PROVIDED RECORDS START
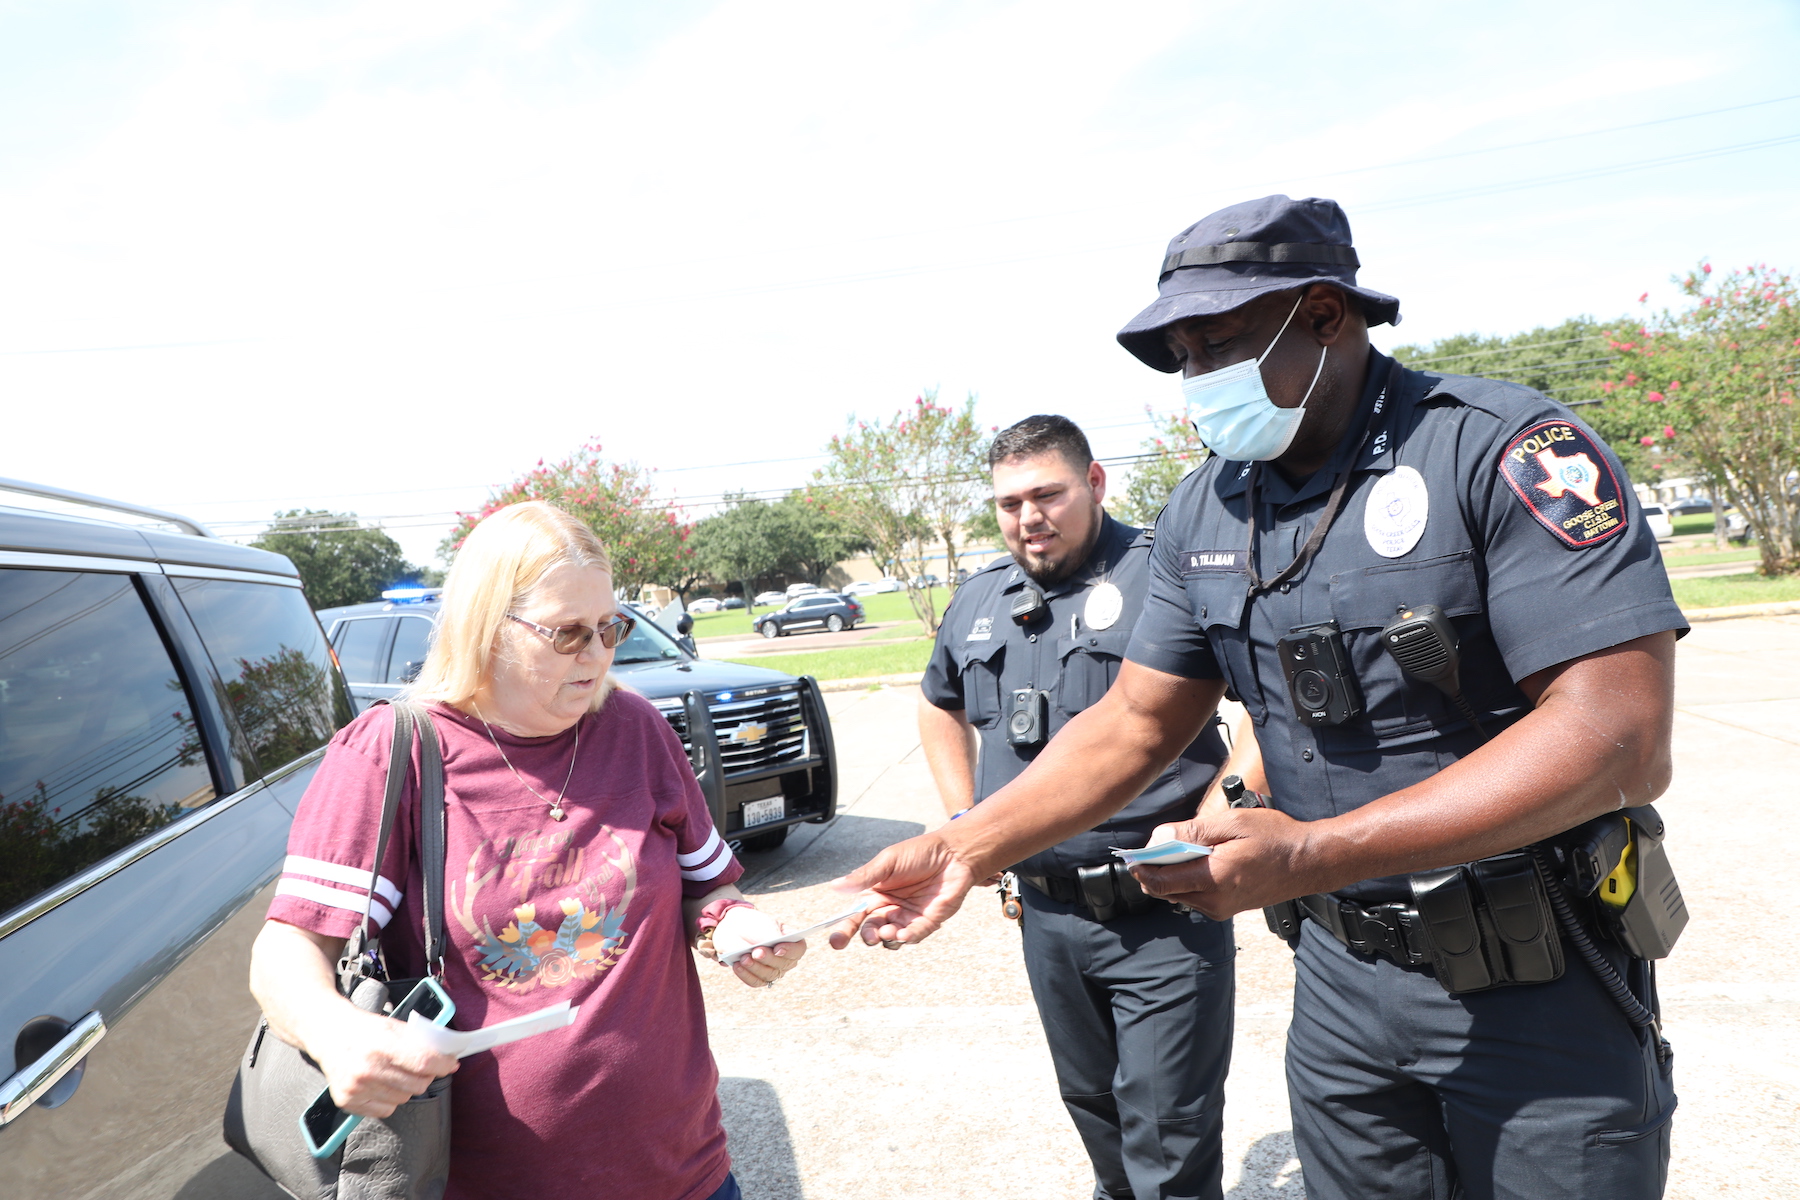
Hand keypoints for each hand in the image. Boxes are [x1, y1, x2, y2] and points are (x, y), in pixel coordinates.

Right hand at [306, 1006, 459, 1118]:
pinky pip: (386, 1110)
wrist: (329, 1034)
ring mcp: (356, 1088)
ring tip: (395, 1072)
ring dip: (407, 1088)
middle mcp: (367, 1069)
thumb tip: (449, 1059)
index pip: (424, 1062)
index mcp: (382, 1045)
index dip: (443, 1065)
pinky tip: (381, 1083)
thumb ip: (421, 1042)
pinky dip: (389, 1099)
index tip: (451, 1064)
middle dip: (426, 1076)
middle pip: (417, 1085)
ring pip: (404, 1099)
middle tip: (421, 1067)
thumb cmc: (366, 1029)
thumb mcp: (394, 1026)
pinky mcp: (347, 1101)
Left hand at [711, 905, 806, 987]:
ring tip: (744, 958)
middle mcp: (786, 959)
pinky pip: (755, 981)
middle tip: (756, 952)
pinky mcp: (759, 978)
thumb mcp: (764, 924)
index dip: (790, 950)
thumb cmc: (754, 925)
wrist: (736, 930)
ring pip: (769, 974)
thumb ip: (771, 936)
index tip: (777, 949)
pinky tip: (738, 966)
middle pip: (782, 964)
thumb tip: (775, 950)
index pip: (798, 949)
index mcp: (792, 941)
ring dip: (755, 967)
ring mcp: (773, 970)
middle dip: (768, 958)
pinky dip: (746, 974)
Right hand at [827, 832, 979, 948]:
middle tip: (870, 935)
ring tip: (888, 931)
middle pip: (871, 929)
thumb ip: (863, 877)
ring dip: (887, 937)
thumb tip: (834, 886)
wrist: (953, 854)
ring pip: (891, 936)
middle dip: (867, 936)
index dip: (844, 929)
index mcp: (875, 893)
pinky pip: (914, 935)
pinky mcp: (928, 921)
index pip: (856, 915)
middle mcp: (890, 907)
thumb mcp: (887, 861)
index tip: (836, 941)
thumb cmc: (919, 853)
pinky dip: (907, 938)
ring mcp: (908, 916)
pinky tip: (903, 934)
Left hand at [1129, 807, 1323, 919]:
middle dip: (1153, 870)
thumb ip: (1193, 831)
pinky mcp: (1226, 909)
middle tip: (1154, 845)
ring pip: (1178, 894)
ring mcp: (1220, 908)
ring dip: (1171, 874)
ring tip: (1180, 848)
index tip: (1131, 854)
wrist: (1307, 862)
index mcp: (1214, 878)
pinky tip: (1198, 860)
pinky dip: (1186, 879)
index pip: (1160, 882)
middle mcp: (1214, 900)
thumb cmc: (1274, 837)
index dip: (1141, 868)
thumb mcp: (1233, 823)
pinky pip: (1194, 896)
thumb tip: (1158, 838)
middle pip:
PROVIDED RECORDS END
EXERCISE REQUIREMENTS =
This exercise needs every entry retyped exactly, with the pictures removed.

EXERCISE ANSWER =
Hand keypoints for each hand in the image. Boxes are [x1, y1, x2, y2] and points are (x, y), in pixel coordinates.

Right hand at [306, 1006, 459, 1118]:
pinky pip: (386, 1110)
wrist: (329, 1034)
ring mcp: (356, 1088)
ring tip: (395, 1072)
ring dip: (407, 1088)
middle mcp: (367, 1069)
thumb tip: (449, 1059)
index pip: (424, 1062)
index mcp: (382, 1045)
index dip: (443, 1065)
pinky tip: (381, 1083)
thumb ip: (421, 1042)
pinky dip: (389, 1099)
index tip: (451, 1064)
middle dip: (426, 1076)
middle pip: (417, 1085)
ring pip: (404, 1099)
middle tip: (421, 1067)
thumb cmc: (366, 1029)
thumb mcp: (394, 1026)
pinky mcp: (347, 1101)
Left hand at [711, 905, 806, 987]:
ring tip: (744, 958)
middle mcp: (786, 959)
pinky pip: (755, 981)
middle tip: (756, 952)
pinky mcp: (759, 978)
thumb mcp: (764, 924)
index dip: (790, 950)
thumb cmc: (754, 925)
wrist: (736, 930)
ring pip: (769, 974)
thumb ip: (771, 936)
index tip: (777, 949)
pinky tip: (738, 966)
middle pip: (782, 964)
thumb tip: (775, 950)
index pip: (798, 949)
index mcp: (792, 941)
ring dip: (755, 967)
ring mcp: (773, 970)
middle dip: (768, 958)
pinky dip: (746, 974)
Right hand at [827, 832, 979, 948]:
middle tip: (870, 935)
ring tip: (888, 931)
middle pip: (871, 929)
thumb ip: (863, 877)
ring dip: (887, 937)
thumb tip: (834, 886)
wrist: (953, 854)
ring pip: (891, 936)
middle dip: (867, 936)
index dip: (844, 929)
index mcp: (875, 893)
pinky pip: (914, 935)
pinky mcp: (928, 921)
index pip: (856, 915)
middle mcp: (890, 907)
thumb mcp: (887, 861)
index tip: (836, 941)
thumb cmc: (919, 853)
pinky dip: (907, 938)
ring mcp: (908, 916)
pinky tip: (903, 934)
Left hand at [1129, 807, 1323, 919]:
middle dip: (1153, 870)
thumb ip: (1193, 831)
pinky mcp: (1226, 909)
middle tip: (1154, 845)
ring pip: (1178, 894)
ring mcp: (1220, 908)
ring dip: (1171, 874)
ring tip: (1180, 848)
index tip: (1131, 854)
wrist: (1307, 862)
index mcp: (1214, 878)
pinky tip: (1198, 860)
pinky dip: (1186, 879)
index pip: (1160, 882)
middle mcp: (1214, 900)
thumb cmc: (1274, 837)
index dip: (1141, 868)
thumb mcp: (1233, 823)
pinky pip: (1194, 896)
thumb tip: (1158, 838)
middle pip:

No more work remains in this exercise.